I haven't seen Jim in the flesh in a long time--he's lived in Russia for years now, teaching English and by all appearances having the time of his life. The restrictions brought on by the pandemic prevent him from returning to the States for a visit.


Now entering his thirtieth year, I can look back and see the season when he transitioned from trying to do what his dad wanted to see to being his own man. He quit playing football, an endeavor in which he was fairly gifted, after his junior year of high school. He went to New College, not Sewanee or UGA, and got a great education down there among the hippies. After he graduated, walking across the stage in a penguin costume (true story), he eschewed getting a master's or going to law school or flying jets, deciding instead to embark on an adventure overseas from which he never returned. Now he's finally back in grad school, at the Moscow School of Economics, working on a graduate degree not because anyone else thought it was time to move on from teaching, but because he decided it was the right thing to do.


I guess I'm most proud of Jim for that attribute--with very little help, he's taken the road less traveled, stepping off an airplane in Moscow with nothing but a Visa, backpack, and skateboard, and making a life for himself that is of his choosing only. That has taken guts.


Over the last few years my life has gotten broader, and P and I will be celebrating another birthday on Sunday.


A decade before Jim came along, Issac arrived and has been the apple of his mother's eye ever since.


I didn't know the micro version--he was already this six foot six man when I met him. I had to struggle a little to find a photo with a collared shirt.

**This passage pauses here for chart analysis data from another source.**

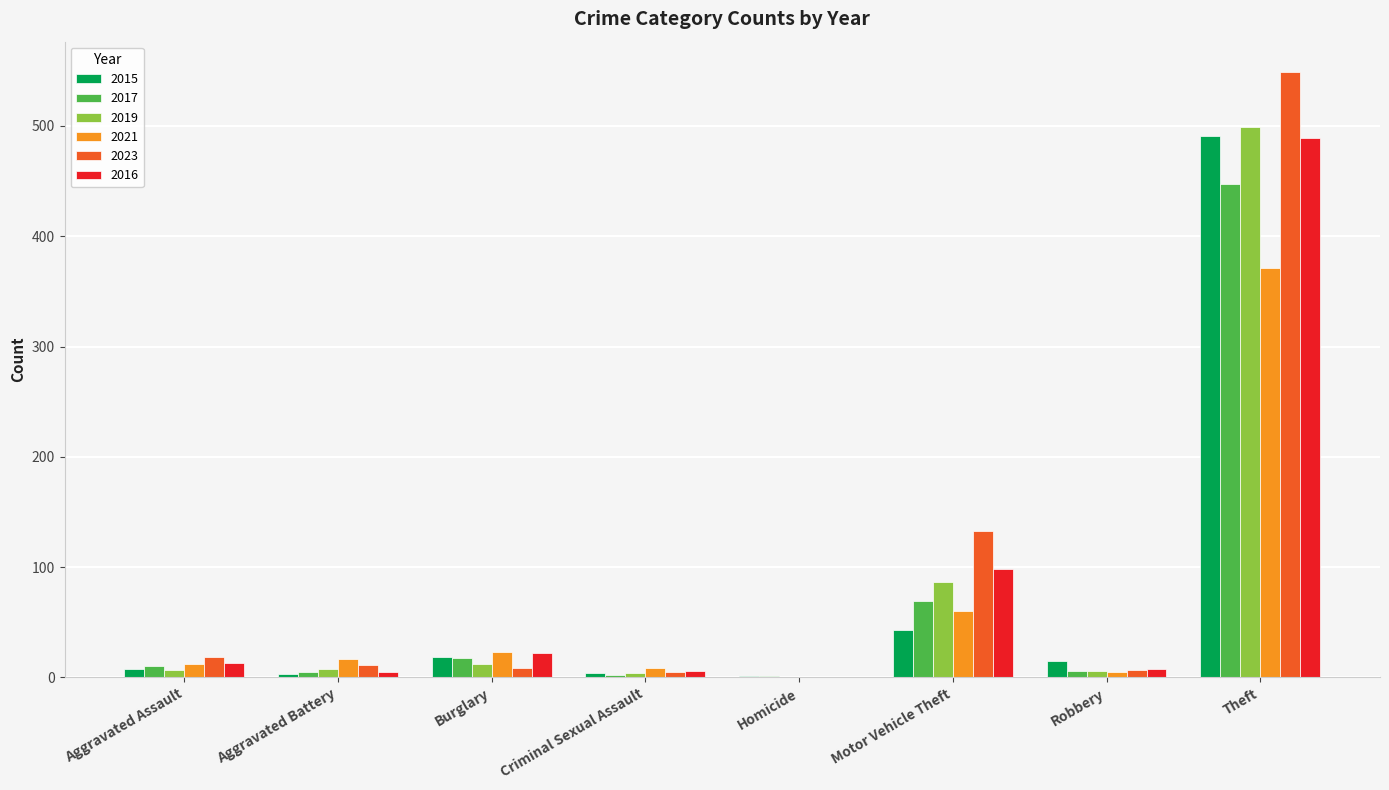

Which label corresponds to the largest value in the chart?

Theft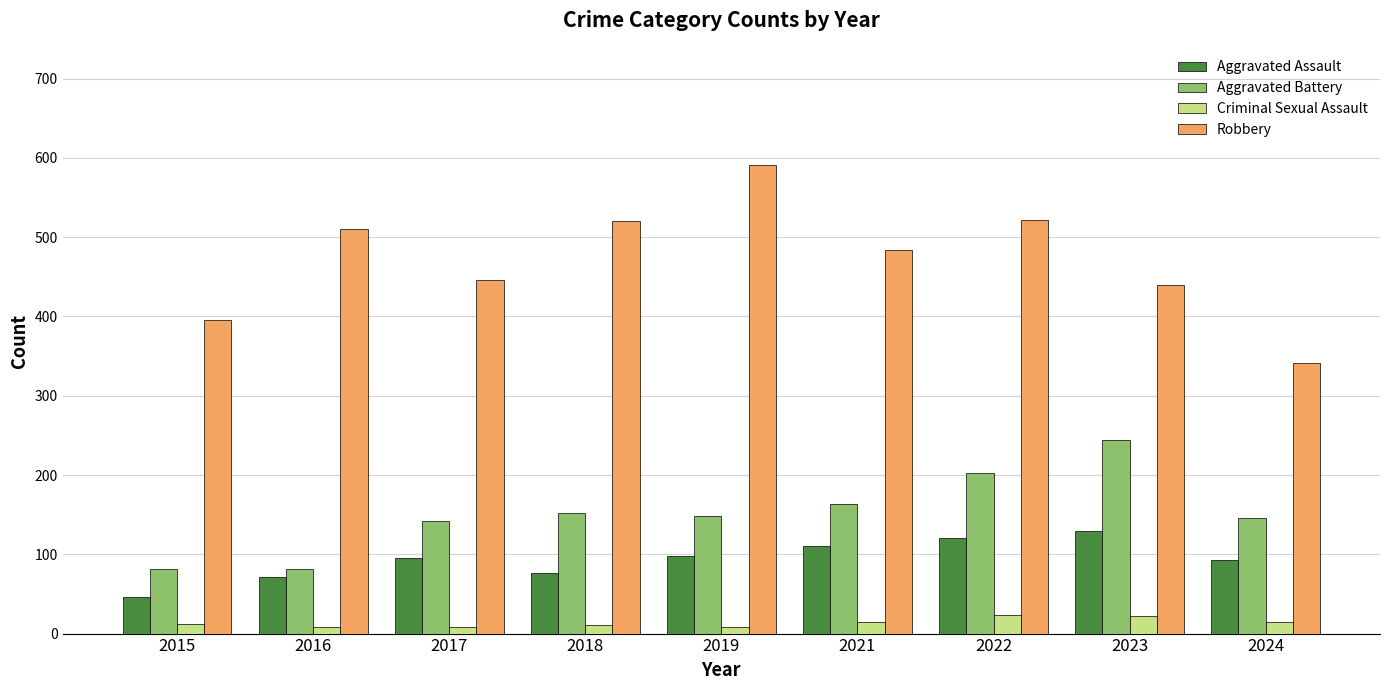

Rank the series at 2017 from highest to lowest value.

Robbery, Aggravated Battery, Aggravated Assault, Criminal Sexual Assault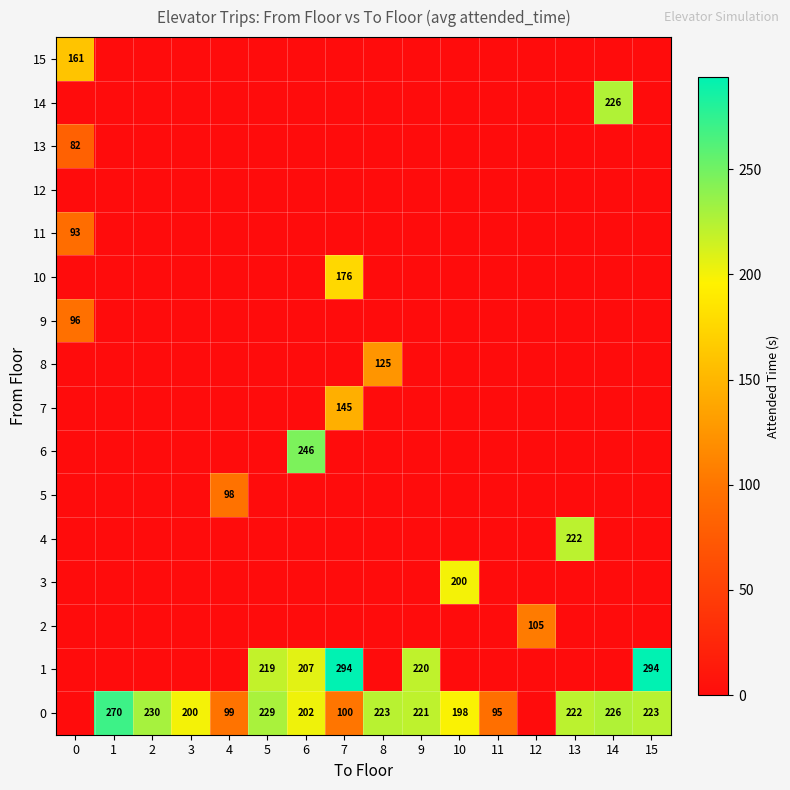

At which category is the sum across all series the highest?

7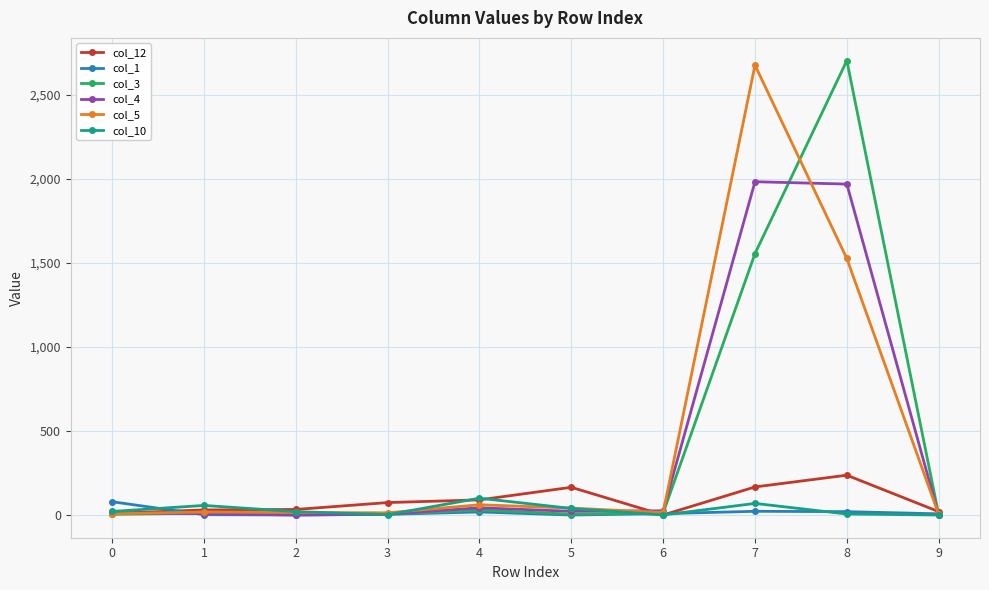

What is the spread (max minus min) of values at 2?

33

The stories of him riding sidecar with his mother through anesthesia school, his years living at a military academy, and then starting a business doing landscaping with Olivia before venturing into the tech world give a sense of how he grew into the man he's become. A polymath who makes his living in front of a computer but can also read classical Greek and comment intelligently on the strengths and weaknesses of the maniple as a fighting formation, you're likely to find him out on a tractor in the yard or installing an irrigation system when he has the time. And he manages to maintain an incredibly droll sense of humor without a hint of sarcasm, a gift that is the mark of intelligence.


Upon reflection, these two young men are a lot alike, each picking a path that may not have been their parents' choice, but one they elected and have trod successfully in ways we could never have imagined. A true hero's journey.


If they ever found themselves in the same place, they'd also be able to share their love of video games, a passion that leaves P and me scratching our heads. A different generation, I guess.


So happy birthday, Jim and Issac. You've both made my life a better place. One day maybe we'll circle up at Wyldswood or in Andover or on some Greek or Croatian island, and I'll buy you both a steak and a beer. Or Peg will whip up a gourmet meal for everyone, turning sticks and twigs into something delightful. It'll be a celebration.